Flor está a punto de dejar el piso supervisado. / ANGEL DE CASTRO

Primero quiere superar esta meta para luego recuperar a su hijo. Los problemas con el alcohol le llevaron a la separación y a alejarse de ellos porque no tenía dinero para pagar un alquiler, así que se vino a un pueblo de Aragón donde su abuela tenía una casa, lugar donde tuvo el brote psicótico. «Ahora me doy cuenta de lo que he hecho», cuenta, por eso quiere «primero estar yo bien» para luego volver a tener contacto con su hijo, al que ha vuelto a pasar la pensión tras muchos años. Recuperarle, verle «me da fuerza».

Fin del trayecto

Asegura David que la convivencia en el piso es buena, igual que en la Comunidad, aunque «allí hay más gente y si no te llevas bien con alguien te alejas», algo que no sucede en una vivienda. Comparten tareas y obligaciones y llevan una vida como la de cualquiera. 

Saben que pronto separarán sus caminos porque «no es conveniente el contacto» una vez que dejen el piso. «Es adicto, como yo», dice Flor, y si ella tiene un día malo puede arrastrar al otro. «Estando en comunidad haces amistades pero sabes que estás destinado a que no sigan adelante», explica David, que reconoce que «da tristeza» pero saben que es así.

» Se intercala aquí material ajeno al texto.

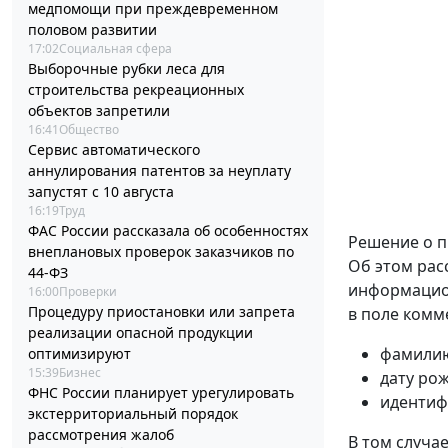
медпомощи при преждевременном
половом развитии
17:02
Социальная сфера
Выборочные рубки леса для
строительства рекреационных
объектов запретили
16:41
Общество
Сервис автоматического
аннулирования патентов за неуплату
запустят с 10 августа
16:19
Труд
ФАС России рассказала об особенностях
Решение о п
внеплановых проверок заказчиков по
Об этом рас
44-ФЗ
информацион
16:00
Проверки
Процедуру приостановки или запрета
в поле комм
реализации опасной продукции
фамилию
оптимизируют
15:39
Бизнес
дату ро
ФНС России планирует урегулировать
идентиф
экстерриториальный порядок
рассмотрения жалоб
В том случа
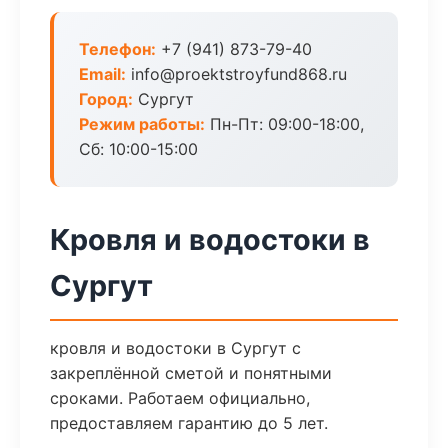
Телефон:
+7 (941) 873-79-40
Email:
info@proektstroyfund868.ru
Город:
Сургут
Режим работы:
Пн-Пт: 09:00-18:00,
Сб: 10:00-15:00
Кровля и водостоки в
Сургут
кровля и водостоки в Сургут с
закреплённой сметой и понятными
сроками. Работаем официально,
предоставляем гарантию до 5 лет.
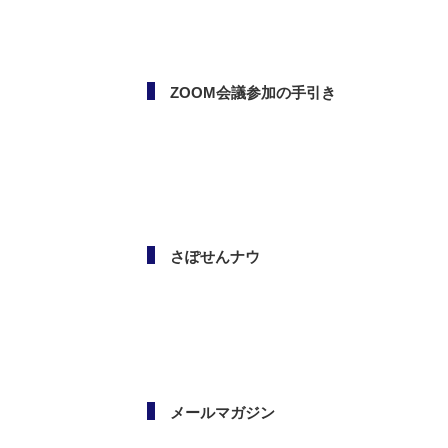
ZOOM会議参加の手引き
さぽせんナウ
メールマガジン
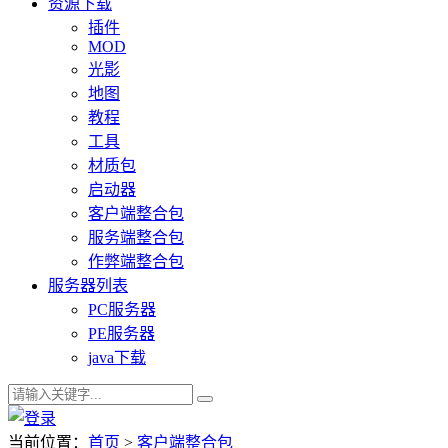
资源下载
插件
MOD
光影
地图
教程
工具
材质包
启动器
客户端整合包
服务端整合包
作弊端整合包
服务器列表
PC服务器
PE服务器
java下载
当前位置：
首页
>
客户端整合包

Tampoco tendrán contacto con los educadores, aunque Flor tiene claro que si un día «necesita llamarles para pedir ayuda lo haría», cuenta.

Pero en su nuevo camino no estarán solos, ya que siguen teniendo contacto con psicólogos, con las UASAS. Tienen claro que en la sociedad el alcohol es algo común. Flor tenía miedo «la primera Navidad» y se quedó en Comunidad. David fue con su familia, pero estuvo con sus sobrinos y «pronto dejé la fiesta», continúa. Saben que han aprendido a «decir que no» y que pueden recaer. Pero ambos son conscientes de que tras el paso por la Comunidad, están ahora en un «trampolín» hacia una nueva vida en la calle.